Ofcourse, being six, it didn't occur to me to ask someone - instead I spent many hours cogitating the strange phenomenon, and coming up with several inventive and deeply plausible explanations:
God knew I had been eating green peaches off the tree, and this was a sign from Him that I had better stop, or my insides will be twisted and bent;
OR, someone (probably a witch or something) used our spoons at night, to dig graves for nosy children under our house...
My most overwhelming suspicion, however, was that it had something to do with... my brothers.

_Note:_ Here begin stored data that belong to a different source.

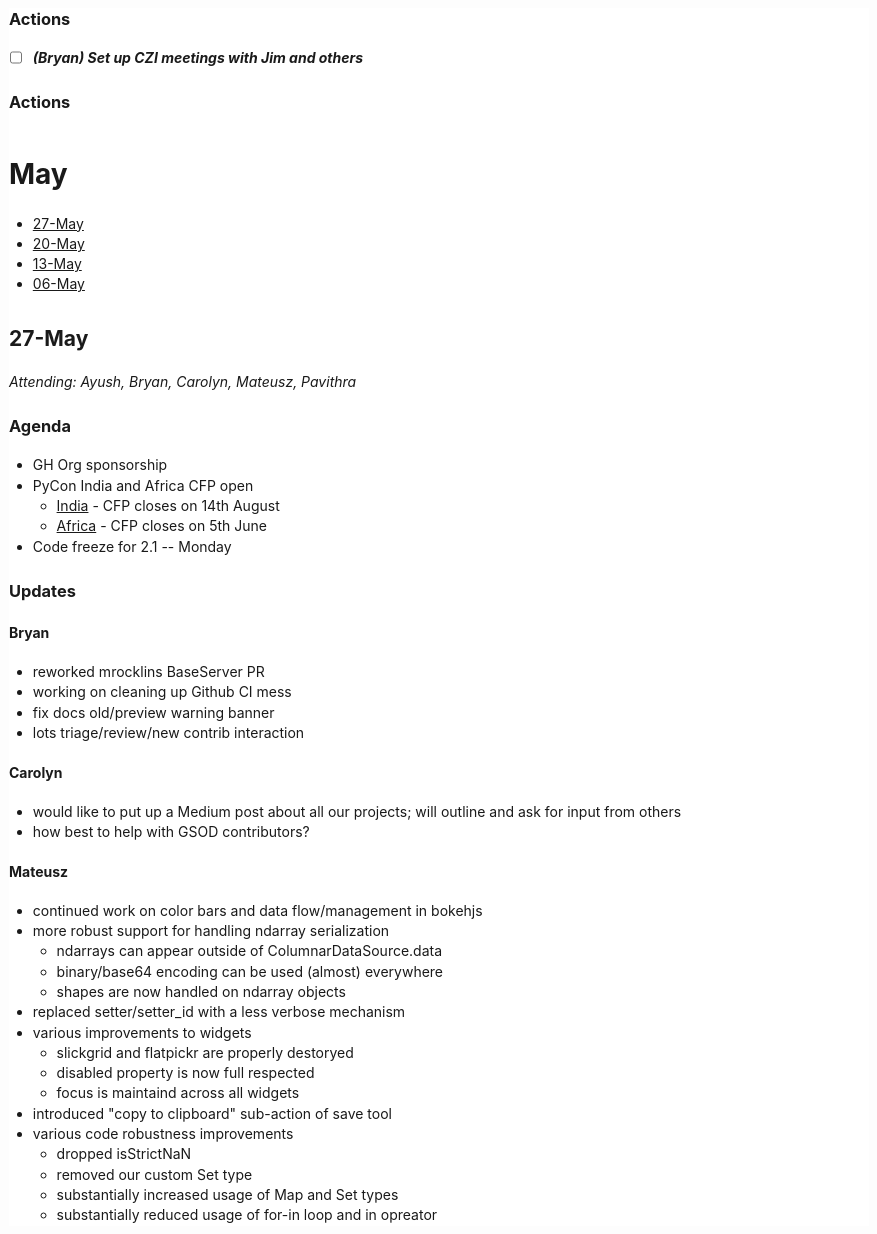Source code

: ### Actions
- [ ] ***(Bryan) Set up CZI meetings with Jim and others***

### Actions

# May

* [27-May](#27-May)
* [20-May](#20-May)
* [13-May](#13-May)
* [06-May](#06-May)

## 27-May

*Attending: Ayush, Bryan, Carolyn, Mateusz, Pavithra*

### Agenda
- GH Org sponsorship
- PyCon India and Africa CFP open
    - [India](https://in.pycon.org/cfp/2020/proposals/) - CFP closes on 14th August
    - [Africa](https://africa.pycon.org/) - CFP closes on 5th June
- Code freeze for 2.1 -- Monday

### Updates

#### Bryan
- reworked mrocklins BaseServer PR
- working on cleaning up Github CI mess
- fix docs old/preview warning banner
- lots triage/review/new contrib interaction

#### Carolyn
- would like to put up a Medium post about all our projects; will outline and ask for input from others
- how best to help with GSOD contributors?

#### Mateusz
- continued work on color bars and data flow/management in bokehjs
- more robust support for handling ndarray serialization
    - ndarrays can appear outside of ColumnarDataSource.data
    - binary/base64 encoding can be used (almost) everywhere
    - shapes are now handled on ndarray objects
- replaced setter/setter_id with a less verbose mechanism
- various improvements to widgets
    - slickgrid and flatpickr are properly destoryed
    - disabled property is now full respected
    - focus is maintaind across all widgets
- introduced "copy to clipboard" sub-action of save tool
- various code robustness improvements
    - dropped isStrictNaN
    - removed our custom Set type
    - substantially increased usage of Map and Set types
    - substantially reduced usage of for-in loop and in opreator
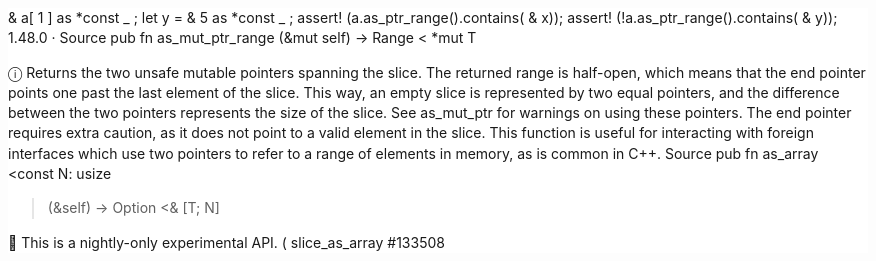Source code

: &
a[
1
]
as
*const
_
;
let
y =
&
5
as
*const
_
;
assert!
(a.as_ptr_range().contains(
&
x));
assert!
(!a.as_ptr_range().contains(
&
y));
1.48.0
·
Source
pub fn
as_mut_ptr_range
(&mut self) ->
Range
<
*mut T
>
ⓘ
Returns the two unsafe mutable pointers spanning the slice.
The returned range is half-open, which means that the end pointer
points
one past
the last element of the slice. This way, an empty
slice is represented by two equal pointers, and the difference between
the two pointers represents the size of the slice.
See
as_mut_ptr
for warnings on using these pointers. The end
pointer requires extra caution, as it does not point to a valid element
in the slice.
This function is useful for interacting with foreign interfaces which
use two pointers to refer to a range of elements in memory, as is
common in C++.
Source
pub fn
as_array
<const N:
usize
>(&self) ->
Option
<&
[T; N]
>
🔬
This is a nightly-only experimental API. (
slice_as_array
#133508
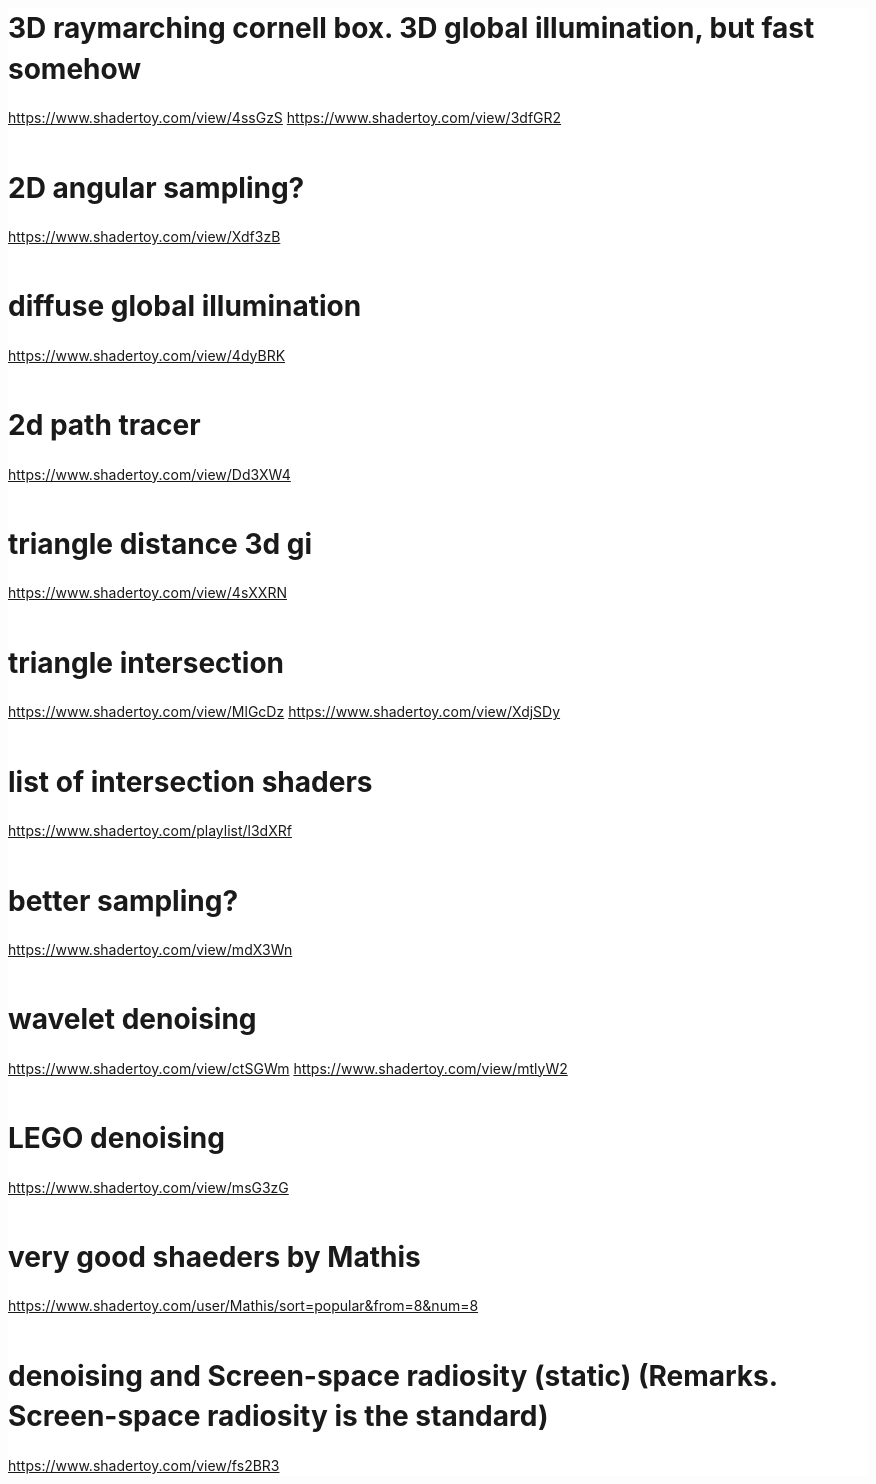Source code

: 
# 3D raymarching cornell box. 3D global illumination, but fast somehow
https://www.shadertoy.com/view/4ssGzS
https://www.shadertoy.com/view/3dfGR2

# 2D angular sampling?
https://www.shadertoy.com/view/Xdf3zB

# diffuse global illumination
https://www.shadertoy.com/view/4dyBRK

# 2d path tracer
https://www.shadertoy.com/view/Dd3XW4

# triangle distance 3d gi
https://www.shadertoy.com/view/4sXXRN

# triangle intersection
https://www.shadertoy.com/view/MlGcDz
https://www.shadertoy.com/view/XdjSDy

# list of intersection shaders
https://www.shadertoy.com/playlist/l3dXRf

# better sampling?
https://www.shadertoy.com/view/mdX3Wn

# wavelet denoising
https://www.shadertoy.com/view/ctSGWm
https://www.shadertoy.com/view/mtlyW2

# LEGO denoising
https://www.shadertoy.com/view/msG3zG

# very good shaeders by Mathis
https://www.shadertoy.com/user/Mathis/sort=popular&from=8&num=8

# denoising and Screen-space radiosity (static) (Remarks. Screen-space radiosity is the standard)
https://www.shadertoy.com/view/fs2BR3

For a time, I thought that perhaps only I could see the bendy spoons - since my mum and brothers would sit around the table, spooning their porridge into their mouths, handles askew, as if nothing was amiss.
As far as I was concerned, our household was full of mysterious phenomena: my brothers told me that the garage was off limits, because they were experimenting with radio-active materials that would melt my teeth out of my mouth if I came near it.
The thought of my teeth slowly dripping down my chin in a sticky white, snotty fashion, was enough to keep my mind from even contemplating why THEIR teeth were safe.
It was only after a couple of years, that my curiousity and growing distrust of my brothers gave me enough courage to enter the 'forbidden domain':
After careful planning I decided on a strategy involving several short recce missions into the hallowed ground, in particular on Saturdays, when my brothers would disappear in the early morning and not return for hours.
I also took out some insurance via my nightly prayers, reasoning with God that IF my suspicions were right, and my brothers were conducting Satan's business behind the roll-up doors, I could report on it and thereby ensure a more righteous world for all.
***
I crawled under a gap in the roll-up door for the first time - and my life has never been the same: nothing I could imagine, could prepare me for what lay between those four walls:
Motorcycles in various stages of decay/rebirth loomed in the darkness - handlebars like huge antelope horns, menacingly gleaming in the dim light.
Every breath of space was heaving with amazing and magical things: grotesque complicated tools and shiny spanners and tubes of vile liquid and ice cream tubs full of hundreds and thousands of bolts and nuts and screws and washers...and my mum's missing cooking pot full of thick, black oil.
And bent spoons.
The air was thick with an intoxicating mix of grease and rubber and petrol and breathing deeply, suddenly it came to me:
My brothers are Gods. This is their palace, and all these godly things are theirs and they know how to use all the magnicifent magic potions and where every one of those hundreds of bolts go...and they were the Benders of Spoons, because they could fix motorcycles and resurrect them from the dead and ride them.
From that moment, I was ready to do whatever rites of passage it took, to raise up the ranks until I was legally allowed in their 'inner sanctum'.
That was how I imagined it.
Reality turned out to be slightly less heroic:
"If you don't LET ME, I AM GOING TO TELL MUM ABOUT THE SPOONS AND HER BRAND NEW TEFLON SAUCEPAN that you've S T O L E N !!"